The /authentication page now ships the canonical Bearer header examples for initialization and polling, the panel flow for issuing and rotating API keys, the test vs live separation, key prefix conventions, and the precise authentication failure modes returned by /payments/initialize.
The documented custom REST contract is now live in the Foxpay application: hosted checkout remains the default, direct Calytics OBT can be requested with paymentMethod open_bank_transfer and checkoutMode direct_provider, and remittanceInfo is accepted for merchant-controlled SEPA remittance references.
The public docs now describe the default hosted Foxpay checkout mode, direct Calytics OBT sessions through paymentMethod open_bank_transfer with checkoutMode direct_provider, and the new remittanceInfo field for merchant-controlled SEPA remittance references.

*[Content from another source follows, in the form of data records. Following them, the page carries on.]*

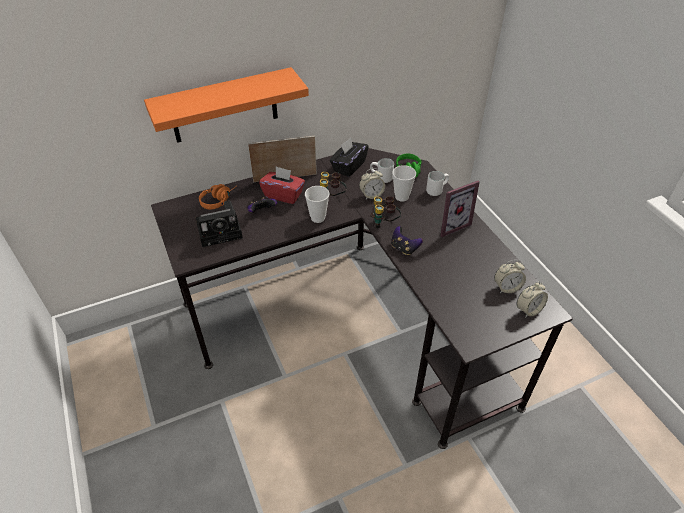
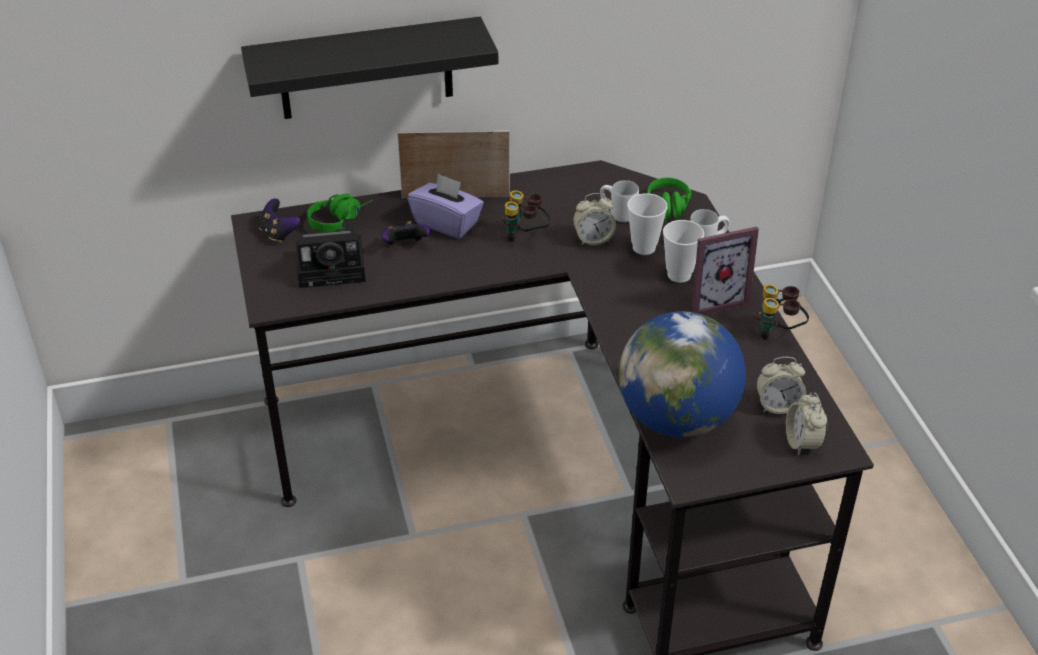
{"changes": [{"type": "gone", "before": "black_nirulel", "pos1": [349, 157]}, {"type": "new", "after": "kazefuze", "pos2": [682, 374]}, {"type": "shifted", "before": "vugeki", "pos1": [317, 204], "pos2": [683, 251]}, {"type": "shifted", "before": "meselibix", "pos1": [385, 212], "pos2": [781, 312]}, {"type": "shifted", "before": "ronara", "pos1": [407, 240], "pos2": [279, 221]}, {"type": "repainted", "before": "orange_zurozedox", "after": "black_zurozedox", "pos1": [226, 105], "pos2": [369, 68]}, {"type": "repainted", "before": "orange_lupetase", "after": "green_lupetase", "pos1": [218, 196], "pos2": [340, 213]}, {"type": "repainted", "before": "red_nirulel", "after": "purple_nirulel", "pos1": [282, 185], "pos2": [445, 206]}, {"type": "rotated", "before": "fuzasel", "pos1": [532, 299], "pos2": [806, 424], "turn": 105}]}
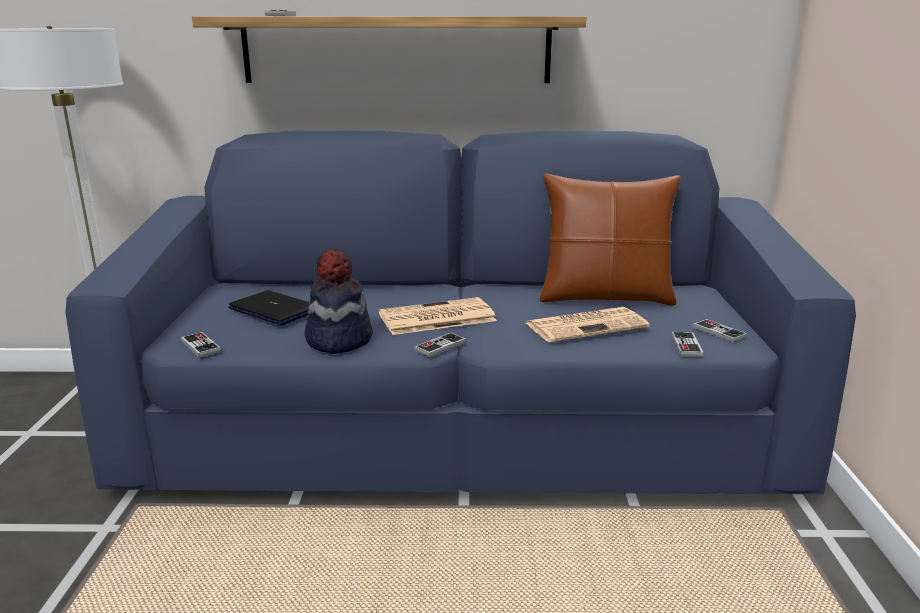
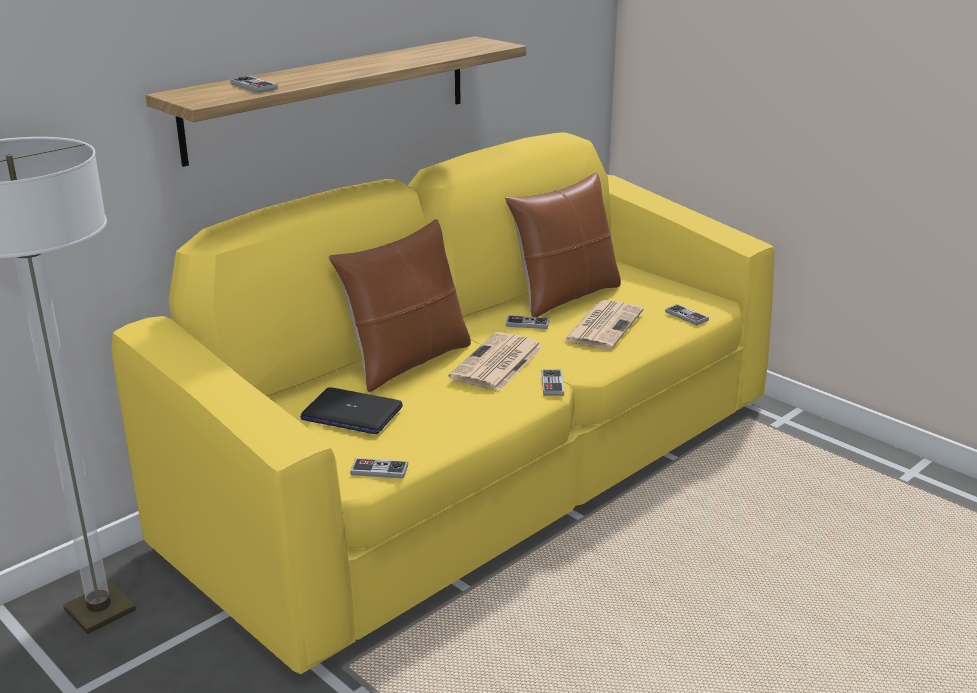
{"changes": [{"type": "gone", "before": "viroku", "pos1": [339, 301]}, {"type": "new", "after": "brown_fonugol", "pos2": [399, 305]}, {"type": "shifted", "before": "ronara", "pos1": [720, 331], "pos2": [528, 322]}, {"type": "repainted", "before": "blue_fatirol", "after": "yellow_fatirol", "pos1": [460, 312], "pos2": [443, 403]}, {"type": "rotated", "before": "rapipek", "pos1": [268, 307], "pos2": [351, 410], "turn": -150}]}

Docs changes are not considered complete after local build or merge alone. Every material docs update must be deployed through the production workflow and verified live on docs.foxpay.it, including the published OpenAPI spec when the API reference changes.
The docs now state that custom API webhooks are merchant-hosted callbacks and are separate from the WooCommerce plugin webhook. The webhook guide also documents signature verification, delivery headers, and the verification handshake.
The main docs page now prioritizes the custom REST integration sequence, contract rules, public endpoint surface, and the distinction between custom REST and WooCommerce plugin flows.
The docs site now publishes favicon assets, page descriptions, OpenGraph and Twitter link-preview metadata, and a Foxpay Docs preview image for shared links.
The quickstart and payment-flow guide now distinguish successful payment initialization from payment completion and document the current generated SEPA remittance reference behavior.
The webhook guide now explains where custom webhook URLs are configured, which signature header custom deliveries use, and why the custom endpoint remains separate from WooCommerce plugin callbacks.
The Foxpay docs service now provides a dedicated public portal for custom REST integrations, operational guidance, and the OpenAPI reference.
The public reference is now generated from the canonical route-annotation export and published as the source of truth for public routes.
Quickstart, payment-flow, testing, authentication, samples, and support guidance now align around the custom REST integration path.